Article source:
Foyer anderlechtois : un comité de dérogation jugé illégal par la SLRB
Le comité de dérogation du Foyer Anderlechtois est illégal rapporte la DH. La société de logement de la Région bruxelloise – la SLRB, qui exerce la tutelle sur les 16 sociétés de logements sociaux à Bruxelles – met en garde le Foyer et lui impose un changement de procédure.
Depuis 2021, une partie des logements était attribuée via un comité de dérogation. Un comité restreint composé de quelques responsables internes. Son rôle : examiner et rendre un avis sur des situations urgentes et exceptionnelles. Et parfois, accélérer l’accès à un logement.
■ Les explications d’Anaïs Corbin dans Bonjour Bruxelles
Sur le principe, la loi permet des dérogations. Mais sous conditions strictes. Et surtout, elles doivent être validées par le conseil d’administration. Pas par une structure parallèle.

Questions sur l'article:
**1)** Répondez à chaque question à partir de l'article sur le Foyer Anderlechtois :
(a) Sur combien de sociétés de logements sociaux à Bruxelles la SLRB exerce-t-elle la tutelle ?
(b) Depuis quelle année une partie des logements est-elle attribuée via un comité de dérogation ?
(c) Quelle instance doit valider les dérogations ?
**2)** Quels organismes, médias ou émissions désignés par un nom propre figurent dans l'article sur le Foyer Anderlechtois ? Citez-les tous.
**3)** Donnez la suite de l'article sur le Foyer Anderlechtois, à partir de sa dernière phrase.

Contenu des données:
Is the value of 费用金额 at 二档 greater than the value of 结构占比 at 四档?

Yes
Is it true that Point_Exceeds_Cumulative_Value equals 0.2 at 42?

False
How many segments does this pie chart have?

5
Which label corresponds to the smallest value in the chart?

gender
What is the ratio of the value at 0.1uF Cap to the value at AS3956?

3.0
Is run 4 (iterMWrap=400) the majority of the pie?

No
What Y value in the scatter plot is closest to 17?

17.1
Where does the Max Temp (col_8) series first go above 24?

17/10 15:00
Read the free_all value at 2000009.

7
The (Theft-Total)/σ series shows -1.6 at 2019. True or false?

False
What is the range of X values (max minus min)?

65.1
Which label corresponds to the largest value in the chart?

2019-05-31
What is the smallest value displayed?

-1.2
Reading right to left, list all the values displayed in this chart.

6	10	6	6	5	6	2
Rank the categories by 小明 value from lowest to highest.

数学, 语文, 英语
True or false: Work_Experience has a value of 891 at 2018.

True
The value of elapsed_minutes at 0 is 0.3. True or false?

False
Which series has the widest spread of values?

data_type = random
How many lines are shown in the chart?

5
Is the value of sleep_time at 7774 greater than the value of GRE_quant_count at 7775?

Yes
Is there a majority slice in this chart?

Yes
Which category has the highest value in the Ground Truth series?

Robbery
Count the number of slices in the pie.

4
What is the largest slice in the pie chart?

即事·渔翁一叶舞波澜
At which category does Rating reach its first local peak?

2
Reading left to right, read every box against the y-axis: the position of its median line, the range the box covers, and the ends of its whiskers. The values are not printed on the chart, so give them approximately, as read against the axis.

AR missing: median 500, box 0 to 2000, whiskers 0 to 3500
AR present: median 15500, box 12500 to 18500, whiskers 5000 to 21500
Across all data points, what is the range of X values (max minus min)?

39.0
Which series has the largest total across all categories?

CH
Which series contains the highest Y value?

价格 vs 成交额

Réponses par numéro:
**1)**
(a) Sur 16 sociétés de logements sociaux.
(b) Depuis 2021.
(c) Le conseil d'administration.

**2)** Le Foyer Anderlechtois, la DH, la SLRB (Société de logement de la Région bruxelloise) et Bonjour Bruxelles.

**3)**
Problème : à Anderlecht, ce comité prenait des décisions. Or, il n’existe pas dans les statuts de la société. Pour la SLRB, il n’a donc aucune valeur légale. Résultat : la tutelle régionale impose un changement immédiat. Désormais, les dérogations devront repasser par les organes officiels. Le conseil d’administration ou le comité de gestion. Objectif : plus de transparence. Et un meilleur contrôle.
A noter qu’il n’y a pas de changement pour ceux qui ont bénéficiés de dérogations via ce comité jugé illégal. La SLRB rassure : d’autres contrôles existaient au sein du Foyer : Tous les dossiers de dérogations étaient anonymisés et validés par le délégué social.
Autre élément qui interpelle : la hausse du nombre de dérogations. Elles représentent aujourd’hui jusqu’à 25 % des attributions de l’année dernière. Contre 6% en 2025 pour la SLRB et 13% selon le Foyer, soit une vingtaine de logements par an, toujours selon la DH. Derrière cette question juridique, il y a un enjeu sensible. L’équité. Les logements sociaux sont rares. Très demandés. Et chaque dérogation contourne une liste d’attente parfois longue de plusieurs années.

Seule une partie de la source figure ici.